Sorriu tão amargamente que apagou a vontade da profissão que estava estudando há quase dois anos e meio. Olhou por um instante o teto branco e suas lâmpadas florescentes, retornou a olhar os rostos cansados dos colegas de aula e ao fundo dos tímpanos, apenas a voz chata e gritante da professora, insistindo na mesma velha pergunta de sempre:
-Por que vocês querem ser psicólogos?
Comparações reais, sala de aula é igual a uma sala de velório, só não vela-se um corpo, mas mastiga-se o silêncio.
Escreveu alguma coisa nas folhas úmidas do caderno companheiro, e sorriu por não saber quem foi o palestrante da aula passada, aliás, essa foi uma das inúmeras vítimas assassinadas pelos olhos que dormiam no sofá da sala de casa, ao invés de estarem abertos lendo o que dizia o quadro branco.

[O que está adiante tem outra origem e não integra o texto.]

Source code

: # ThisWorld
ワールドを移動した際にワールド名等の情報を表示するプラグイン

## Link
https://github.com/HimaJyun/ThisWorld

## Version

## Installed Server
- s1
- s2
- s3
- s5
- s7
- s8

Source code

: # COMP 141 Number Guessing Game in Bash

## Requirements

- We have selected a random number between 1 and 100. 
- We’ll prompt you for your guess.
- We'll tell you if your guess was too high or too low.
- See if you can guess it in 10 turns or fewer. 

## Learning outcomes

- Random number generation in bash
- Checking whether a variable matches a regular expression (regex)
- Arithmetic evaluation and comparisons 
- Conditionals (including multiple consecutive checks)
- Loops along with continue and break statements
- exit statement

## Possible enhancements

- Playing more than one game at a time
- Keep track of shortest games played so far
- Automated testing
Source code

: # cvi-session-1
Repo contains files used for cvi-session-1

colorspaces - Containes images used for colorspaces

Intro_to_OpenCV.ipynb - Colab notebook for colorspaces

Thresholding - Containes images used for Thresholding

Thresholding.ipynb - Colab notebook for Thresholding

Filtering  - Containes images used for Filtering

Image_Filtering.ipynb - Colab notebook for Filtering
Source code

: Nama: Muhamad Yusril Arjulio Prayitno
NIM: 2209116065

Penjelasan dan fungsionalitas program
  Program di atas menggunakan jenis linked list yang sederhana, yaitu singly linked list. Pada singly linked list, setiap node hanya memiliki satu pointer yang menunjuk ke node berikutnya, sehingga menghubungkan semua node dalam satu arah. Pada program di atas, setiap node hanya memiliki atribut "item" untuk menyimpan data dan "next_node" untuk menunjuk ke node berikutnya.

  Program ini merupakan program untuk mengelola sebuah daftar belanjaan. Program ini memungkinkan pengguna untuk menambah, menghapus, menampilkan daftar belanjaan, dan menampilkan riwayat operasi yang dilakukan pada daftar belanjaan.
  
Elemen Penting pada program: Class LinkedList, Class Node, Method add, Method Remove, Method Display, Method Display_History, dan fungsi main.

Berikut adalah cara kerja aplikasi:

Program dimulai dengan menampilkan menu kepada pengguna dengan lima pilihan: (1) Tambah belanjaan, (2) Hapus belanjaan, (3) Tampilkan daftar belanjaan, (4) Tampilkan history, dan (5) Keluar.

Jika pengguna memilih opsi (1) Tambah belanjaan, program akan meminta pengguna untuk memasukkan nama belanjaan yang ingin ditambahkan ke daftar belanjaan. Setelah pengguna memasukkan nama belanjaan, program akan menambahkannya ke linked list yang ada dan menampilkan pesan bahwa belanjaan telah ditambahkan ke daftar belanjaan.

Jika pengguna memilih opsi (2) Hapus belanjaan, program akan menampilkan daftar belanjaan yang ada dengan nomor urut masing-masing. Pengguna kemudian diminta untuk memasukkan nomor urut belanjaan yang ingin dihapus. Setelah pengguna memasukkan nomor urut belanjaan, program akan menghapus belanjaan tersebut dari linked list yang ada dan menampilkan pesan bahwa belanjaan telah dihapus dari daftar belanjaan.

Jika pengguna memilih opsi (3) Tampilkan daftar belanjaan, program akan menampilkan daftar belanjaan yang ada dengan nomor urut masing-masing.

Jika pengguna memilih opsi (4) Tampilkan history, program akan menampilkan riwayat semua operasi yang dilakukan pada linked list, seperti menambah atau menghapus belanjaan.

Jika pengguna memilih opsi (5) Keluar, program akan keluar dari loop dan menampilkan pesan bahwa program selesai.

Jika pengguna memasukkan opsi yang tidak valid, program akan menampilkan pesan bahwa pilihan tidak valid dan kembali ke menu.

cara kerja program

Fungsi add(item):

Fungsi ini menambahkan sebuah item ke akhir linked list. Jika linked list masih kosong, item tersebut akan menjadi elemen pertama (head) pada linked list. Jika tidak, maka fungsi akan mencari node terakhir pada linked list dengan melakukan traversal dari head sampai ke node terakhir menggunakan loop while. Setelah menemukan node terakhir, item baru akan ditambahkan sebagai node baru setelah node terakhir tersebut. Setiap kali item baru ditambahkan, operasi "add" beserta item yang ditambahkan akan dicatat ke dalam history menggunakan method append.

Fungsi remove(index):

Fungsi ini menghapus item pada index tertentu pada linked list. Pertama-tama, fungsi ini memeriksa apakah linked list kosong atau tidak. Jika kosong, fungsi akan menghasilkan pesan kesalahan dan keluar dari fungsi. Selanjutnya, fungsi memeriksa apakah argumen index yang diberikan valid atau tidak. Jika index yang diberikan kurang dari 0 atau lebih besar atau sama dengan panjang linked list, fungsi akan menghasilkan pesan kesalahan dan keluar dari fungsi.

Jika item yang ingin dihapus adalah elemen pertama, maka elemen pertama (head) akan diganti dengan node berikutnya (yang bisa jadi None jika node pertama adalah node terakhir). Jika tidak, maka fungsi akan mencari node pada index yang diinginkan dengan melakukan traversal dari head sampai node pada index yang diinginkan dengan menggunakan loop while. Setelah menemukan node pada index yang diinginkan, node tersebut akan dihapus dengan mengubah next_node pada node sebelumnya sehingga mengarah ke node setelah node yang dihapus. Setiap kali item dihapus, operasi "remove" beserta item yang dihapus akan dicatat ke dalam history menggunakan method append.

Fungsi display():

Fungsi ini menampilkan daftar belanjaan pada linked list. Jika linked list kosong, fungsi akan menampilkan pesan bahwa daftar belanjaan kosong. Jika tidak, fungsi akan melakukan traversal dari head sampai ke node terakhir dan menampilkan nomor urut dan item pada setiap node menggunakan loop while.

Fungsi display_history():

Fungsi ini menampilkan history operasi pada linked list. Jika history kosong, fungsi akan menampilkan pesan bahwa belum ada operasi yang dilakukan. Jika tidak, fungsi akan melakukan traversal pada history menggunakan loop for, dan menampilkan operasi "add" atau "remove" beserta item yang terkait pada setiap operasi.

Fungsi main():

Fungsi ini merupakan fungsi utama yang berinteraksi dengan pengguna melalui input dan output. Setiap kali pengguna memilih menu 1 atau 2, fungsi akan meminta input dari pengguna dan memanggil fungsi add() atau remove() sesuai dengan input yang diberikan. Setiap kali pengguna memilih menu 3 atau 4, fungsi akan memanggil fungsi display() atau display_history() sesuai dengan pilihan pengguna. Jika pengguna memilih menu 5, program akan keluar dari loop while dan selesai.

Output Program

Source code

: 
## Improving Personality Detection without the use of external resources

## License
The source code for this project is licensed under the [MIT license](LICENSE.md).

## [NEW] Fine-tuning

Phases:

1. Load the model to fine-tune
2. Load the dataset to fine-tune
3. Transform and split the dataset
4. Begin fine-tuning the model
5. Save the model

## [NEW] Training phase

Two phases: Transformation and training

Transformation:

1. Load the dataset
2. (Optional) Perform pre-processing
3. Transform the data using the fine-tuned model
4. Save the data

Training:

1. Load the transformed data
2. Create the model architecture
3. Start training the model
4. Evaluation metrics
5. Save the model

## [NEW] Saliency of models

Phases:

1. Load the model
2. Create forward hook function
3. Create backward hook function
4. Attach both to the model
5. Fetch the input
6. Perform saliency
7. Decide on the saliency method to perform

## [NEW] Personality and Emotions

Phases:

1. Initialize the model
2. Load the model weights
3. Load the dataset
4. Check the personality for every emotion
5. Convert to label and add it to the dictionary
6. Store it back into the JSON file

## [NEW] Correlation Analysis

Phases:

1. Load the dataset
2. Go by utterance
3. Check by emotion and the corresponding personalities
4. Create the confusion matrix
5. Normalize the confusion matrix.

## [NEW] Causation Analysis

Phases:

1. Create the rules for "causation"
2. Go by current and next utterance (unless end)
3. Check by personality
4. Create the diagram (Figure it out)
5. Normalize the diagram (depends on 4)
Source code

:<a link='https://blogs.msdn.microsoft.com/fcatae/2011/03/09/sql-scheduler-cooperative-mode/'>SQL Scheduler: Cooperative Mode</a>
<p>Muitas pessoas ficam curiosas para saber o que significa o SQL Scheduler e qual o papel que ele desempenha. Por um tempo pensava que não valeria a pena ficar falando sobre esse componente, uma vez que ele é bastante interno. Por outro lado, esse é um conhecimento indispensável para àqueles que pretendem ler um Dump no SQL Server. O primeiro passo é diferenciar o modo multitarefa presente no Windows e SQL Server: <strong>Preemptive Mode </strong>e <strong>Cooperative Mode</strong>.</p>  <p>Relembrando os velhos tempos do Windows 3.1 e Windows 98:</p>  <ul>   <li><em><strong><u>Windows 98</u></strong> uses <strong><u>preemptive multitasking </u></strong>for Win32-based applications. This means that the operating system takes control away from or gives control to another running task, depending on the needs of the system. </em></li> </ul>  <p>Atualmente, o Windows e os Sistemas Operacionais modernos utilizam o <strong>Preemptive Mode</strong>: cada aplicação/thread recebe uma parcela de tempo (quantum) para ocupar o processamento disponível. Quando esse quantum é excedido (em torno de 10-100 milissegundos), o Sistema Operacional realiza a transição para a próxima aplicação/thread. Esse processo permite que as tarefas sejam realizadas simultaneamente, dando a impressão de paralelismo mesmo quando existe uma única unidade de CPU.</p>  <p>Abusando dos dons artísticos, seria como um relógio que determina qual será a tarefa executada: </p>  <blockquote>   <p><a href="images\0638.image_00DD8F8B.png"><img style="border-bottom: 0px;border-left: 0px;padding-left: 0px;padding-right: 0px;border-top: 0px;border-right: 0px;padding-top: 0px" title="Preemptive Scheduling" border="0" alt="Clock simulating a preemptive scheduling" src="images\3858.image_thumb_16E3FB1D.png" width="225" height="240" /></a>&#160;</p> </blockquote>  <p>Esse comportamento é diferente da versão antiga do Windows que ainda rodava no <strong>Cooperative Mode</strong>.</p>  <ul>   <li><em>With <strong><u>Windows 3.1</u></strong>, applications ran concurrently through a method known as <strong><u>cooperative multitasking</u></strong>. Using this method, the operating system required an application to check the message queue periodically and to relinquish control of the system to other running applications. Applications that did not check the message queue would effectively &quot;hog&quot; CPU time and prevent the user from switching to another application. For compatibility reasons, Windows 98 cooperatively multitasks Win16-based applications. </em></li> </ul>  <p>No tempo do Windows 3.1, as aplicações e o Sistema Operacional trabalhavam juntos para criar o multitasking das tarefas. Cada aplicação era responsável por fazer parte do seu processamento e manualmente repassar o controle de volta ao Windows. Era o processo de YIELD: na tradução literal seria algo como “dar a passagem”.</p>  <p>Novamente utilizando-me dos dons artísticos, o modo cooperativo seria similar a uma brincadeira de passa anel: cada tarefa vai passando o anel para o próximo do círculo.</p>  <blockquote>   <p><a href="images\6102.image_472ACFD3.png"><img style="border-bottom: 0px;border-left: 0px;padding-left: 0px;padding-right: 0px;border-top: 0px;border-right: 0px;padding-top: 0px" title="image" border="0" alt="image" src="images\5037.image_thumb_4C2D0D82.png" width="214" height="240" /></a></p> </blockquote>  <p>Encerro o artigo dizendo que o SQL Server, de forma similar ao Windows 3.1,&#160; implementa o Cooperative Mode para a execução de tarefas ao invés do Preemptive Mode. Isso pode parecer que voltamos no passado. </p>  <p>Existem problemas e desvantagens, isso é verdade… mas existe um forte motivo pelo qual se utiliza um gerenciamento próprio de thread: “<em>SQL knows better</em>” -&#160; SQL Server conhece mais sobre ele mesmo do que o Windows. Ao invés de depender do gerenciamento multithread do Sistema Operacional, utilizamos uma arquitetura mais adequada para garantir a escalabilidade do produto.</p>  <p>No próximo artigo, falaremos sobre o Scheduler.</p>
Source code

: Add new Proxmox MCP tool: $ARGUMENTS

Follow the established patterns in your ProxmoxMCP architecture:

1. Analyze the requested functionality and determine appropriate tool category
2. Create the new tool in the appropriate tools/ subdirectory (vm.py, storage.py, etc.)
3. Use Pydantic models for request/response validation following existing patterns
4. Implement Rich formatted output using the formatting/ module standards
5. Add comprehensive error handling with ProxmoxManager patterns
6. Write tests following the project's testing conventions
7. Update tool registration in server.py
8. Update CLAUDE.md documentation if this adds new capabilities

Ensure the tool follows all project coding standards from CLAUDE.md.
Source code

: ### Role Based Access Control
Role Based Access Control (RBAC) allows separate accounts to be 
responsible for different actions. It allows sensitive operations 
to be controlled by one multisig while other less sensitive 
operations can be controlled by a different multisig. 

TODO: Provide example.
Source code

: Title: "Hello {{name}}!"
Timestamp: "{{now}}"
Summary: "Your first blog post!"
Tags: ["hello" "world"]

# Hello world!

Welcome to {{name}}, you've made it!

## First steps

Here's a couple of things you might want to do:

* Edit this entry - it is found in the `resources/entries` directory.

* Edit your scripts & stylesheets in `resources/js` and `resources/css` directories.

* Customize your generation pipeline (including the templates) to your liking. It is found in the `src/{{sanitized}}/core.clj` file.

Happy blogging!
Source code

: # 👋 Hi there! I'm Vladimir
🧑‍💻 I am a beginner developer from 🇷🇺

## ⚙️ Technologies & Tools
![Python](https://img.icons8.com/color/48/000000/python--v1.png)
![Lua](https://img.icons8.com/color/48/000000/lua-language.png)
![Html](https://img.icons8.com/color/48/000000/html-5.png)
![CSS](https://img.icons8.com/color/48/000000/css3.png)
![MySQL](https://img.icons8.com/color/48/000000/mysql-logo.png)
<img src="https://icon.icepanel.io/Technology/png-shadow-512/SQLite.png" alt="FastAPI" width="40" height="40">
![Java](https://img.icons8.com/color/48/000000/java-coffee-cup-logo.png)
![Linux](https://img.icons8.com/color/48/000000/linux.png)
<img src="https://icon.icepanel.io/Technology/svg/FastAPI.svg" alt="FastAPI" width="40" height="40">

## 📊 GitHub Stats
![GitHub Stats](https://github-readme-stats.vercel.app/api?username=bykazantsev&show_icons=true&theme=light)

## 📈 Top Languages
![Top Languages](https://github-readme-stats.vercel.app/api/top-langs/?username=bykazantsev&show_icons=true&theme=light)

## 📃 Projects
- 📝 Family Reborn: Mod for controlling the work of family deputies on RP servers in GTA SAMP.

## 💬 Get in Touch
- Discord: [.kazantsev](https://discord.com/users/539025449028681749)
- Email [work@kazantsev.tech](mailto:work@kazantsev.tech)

Imaginou a circunferência que viria exposta na prova, na semana que estava por desenrolar, resultado da falta de atenção. Prestou mais atenção na dúvida da professora tentando entender porque os alunos estavam tão confusos, do que na disciplina que merecia as idéias de estudo.
Descruzou as pernas, pensou em ir embora, mas lembrou que deveria assinar a lista de presença. Deu graças a Deus que era presença física, porque mental, com toda a certeza não se fazia presente, desde muito cedo.Sua vontade não passava nem próximo ao portão do futuro, na verdade pensava em ir pra casa, sem cogitar formatura, possíveis pacientes ou clientes, termos dos quais nunca soube decidir o que seriam. Pensou no churrasco do final de semana, chocolates para satisfazer a falta da química que o romance traz, ou, só pra se sentir mais gordinha. Lembrou-se dos muitos trabalhos que deveriam ser feitos e nas provas que deveria estudar, mas essas lembranças ficaram tão pouco tempo que se assemelhavam mais ao gosto de água na boca.
Comentou com a colega ao lado que pegou algumas de suas canetas, mas que devolveria assim que terminasse de escrever o que a mente não conseguia guardar, lembraram rapidamente até da infância colegial e das “canetinhas coloridas”. Tempo bom!
Saiu da sala, sem assinar a “chamada”, andou pelo corredor sem dar tchau a quem ficava, atravessou a rua e voltou para casa. Sem nenhuma culpa por ter assassinado mais uma aula, nenhum peso na consciência por deixar a professora falando sozinha.
Só queria dormir…
– Por que mesmo que ela quer ser psicóloga?